That's because they're made exclusively by OHB in NorCal. Long way for a package to go. Give them a few weeks after package season and queens will be available again.


----------



## KevinWI

mtnmyke said:


> That's because they're made exclusively by OHB in NorCal. Long way for a package to go. Give them a few weeks after package season and queens will be available again.


yep...I know that the Sask. project sends breeder queens specific to OHB for open mating...but also know that suppliers all over order large numbers of packages/queens from OHB to sell....just have never run into those suppliers anywhere near here.


----------



## HONEYGUY1973

KevinWI said:


> yep...I know that the Sask. project sends breeder queens specific to OHB for open mating...but also know that suppliers all over order large numbers of packages/queens from OHB to sell....just have never run into those suppliers anywhere near here.


Lappe’s bee supply has saskatraz queens I had 2 out of 3 overwinter well excellent brood pattern too.


----------



## KevinWI

HONEYGUY1973 said:


> Lappe’s bee supply has saskatraz queens I had 2 out of 3 overwinter well excellent brood pattern too.

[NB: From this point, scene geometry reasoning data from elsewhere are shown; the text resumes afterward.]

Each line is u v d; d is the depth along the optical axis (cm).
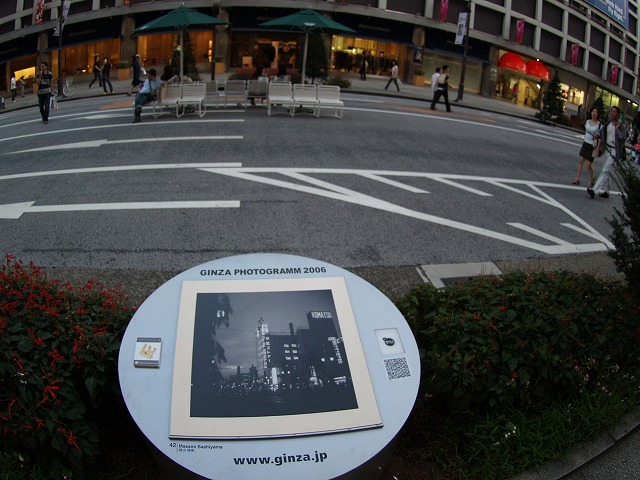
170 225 795
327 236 780
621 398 463
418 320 478
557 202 1096
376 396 312
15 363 330
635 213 549
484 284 505
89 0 3825
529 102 4562
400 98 2811
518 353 413
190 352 312
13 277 431
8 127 1748
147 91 1562
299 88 1697
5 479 304
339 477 272
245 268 395
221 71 3584
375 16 3731
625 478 401
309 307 346
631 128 3344
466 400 398
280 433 281
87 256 684
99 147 1269
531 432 402
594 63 5094
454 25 3962
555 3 4509
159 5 3606
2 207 870
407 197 991
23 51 4112
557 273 568
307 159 1187
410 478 377
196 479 268
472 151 1468
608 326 470
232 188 968
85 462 351
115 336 370
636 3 5716
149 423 285
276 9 3606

yep. Lappes has no Sask packages and queens are not available until end of May.


----------



## aran

KevinWI said:


> yep. Lappes has no Sask packages and queens are not available until end of May.


ive ordered 8 queens from Mannlake. Im gonna have to drive a couple hours to pick them up at the end of April.


----------



## Western

KevinWI said:


> yep. Lappes has no Sask packages and queens are not available until end of May.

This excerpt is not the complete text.